# [Aufgabe]
Schreibe den Abschnitt der Forumsdiskussion unten, beginnend mit „Wenn man nicht“ und weiter bis „ohnehin diskret sein.“, noch einmal ab. Ersetze darin „Headhunter“ durch „Personalberater“.

# [Seitentext]

---------------

Also nun ist aber gut.
Ruft an, bewerbt euch, macht euch ein Bild, wenn ihr euch verändern wollt.
Das sind doch alles Mutmaßungen.
Keiner muß das annehmen, was ihm dann geboten wird.
Ich finde es durchaus gut, daß Angebote hier erscheinen, das zeigt immerhin, daß das Forum auch außerhalb direkter fachlicher Hilfe richtig Sinn macht.


----------



## Lipperlandstern (8 Dezember 2008)

vierlagig schrieb:


> ... der user-name in google eingetragen weckt auch nicht unbedingt mehr vertrauen ...
> 
> !!!dies stellt keine warnung dar, sondern spiegelt nur persönliche erfahrungen wider - jeder soll da arbeiten dürfen, wo er es gerne hat!!!





Der erste Satz ist aber irgendwie negativ gemünzt...... oder ?????


----------



## vierlagig (8 Dezember 2008)

Lipperlandstern schrieb:


> Der erste Satz ist aber irgendwie negativ gemünzt...... oder ?????



wenn man sucht, findet man in jeder noch so positiven aussage einen negativen aspekt.


----------



## ulrichendres (25 Dezember 2008)

eigentlich ist der arbeitsmarkt derzeit so, dass sich auch was seriöses findet ...

also vergeßt es schnell....


vgl. arbeitsagentur.de -> jobbörse

ki meta

usw.


----------



## maxi (2 Januar 2009)

Momentan ist der Arbeitsmarkt nahezu lehr von guten Programmieren und Elektrokonstukteueren.

Wenn man nicht direkt jemanden nach Meister, Techniker oder Studium abfangen kann müssen die meisten Firmen lange auf eine brauchbare Bewerbung warten oder auf Seriöse Headhunter wie Michael Page, McKinsley usw. zurückgreifen.

Meien persönliche Erfahrung.


----------



## s.leuschke (2 Januar 2009)

Eine Firma, welche nichts zu verbergen hat, würde im Normalfall den Website o.ä. mit erwähnen.
Der Rest sollte ohnehin diskret sein.


----------

---------------

# [Aufgeführte Einträge]

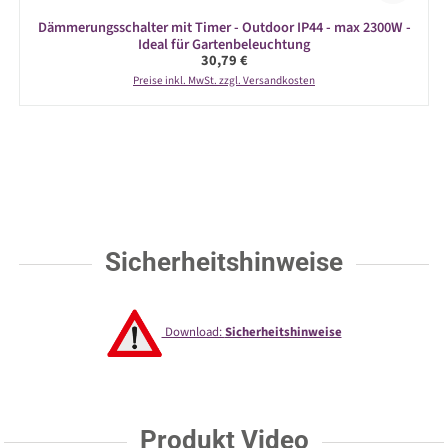
Dämmerungsschalter mit Timer - Outdoor IP44 - max 2300W -
Ideal für Gartenbeleuchtung
Regulärer Preis:
30,79 €
Preise inkl. MwSt. zzgl. Versandkosten
Sicherheitshinweise
Download:
Sicherheitshinweise
Produkt Video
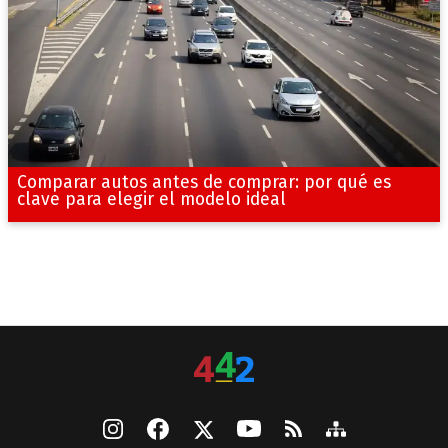
Comparar autos antes de comprar: por qué es
clave para elegir el modelo ideal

---------------

# [Schriftliche Antwort]
Wenn man nicht direkt jemanden nach Meister, Techniker oder Studium abfangen kann müssen die meisten Firmen lange auf eine brauchbare Bewerbung warten oder auf Seriöse Personalberater wie Michael Page, McKinsley usw. zurückgreifen.

Meien persönliche Erfahrung.


----------



## s.leuschke (2 Januar 2009)

Eine Firma, welche nichts zu verbergen hat, würde im Normalfall den Website o.ä. mit erwähnen.
Der Rest sollte ohnehin diskret sein.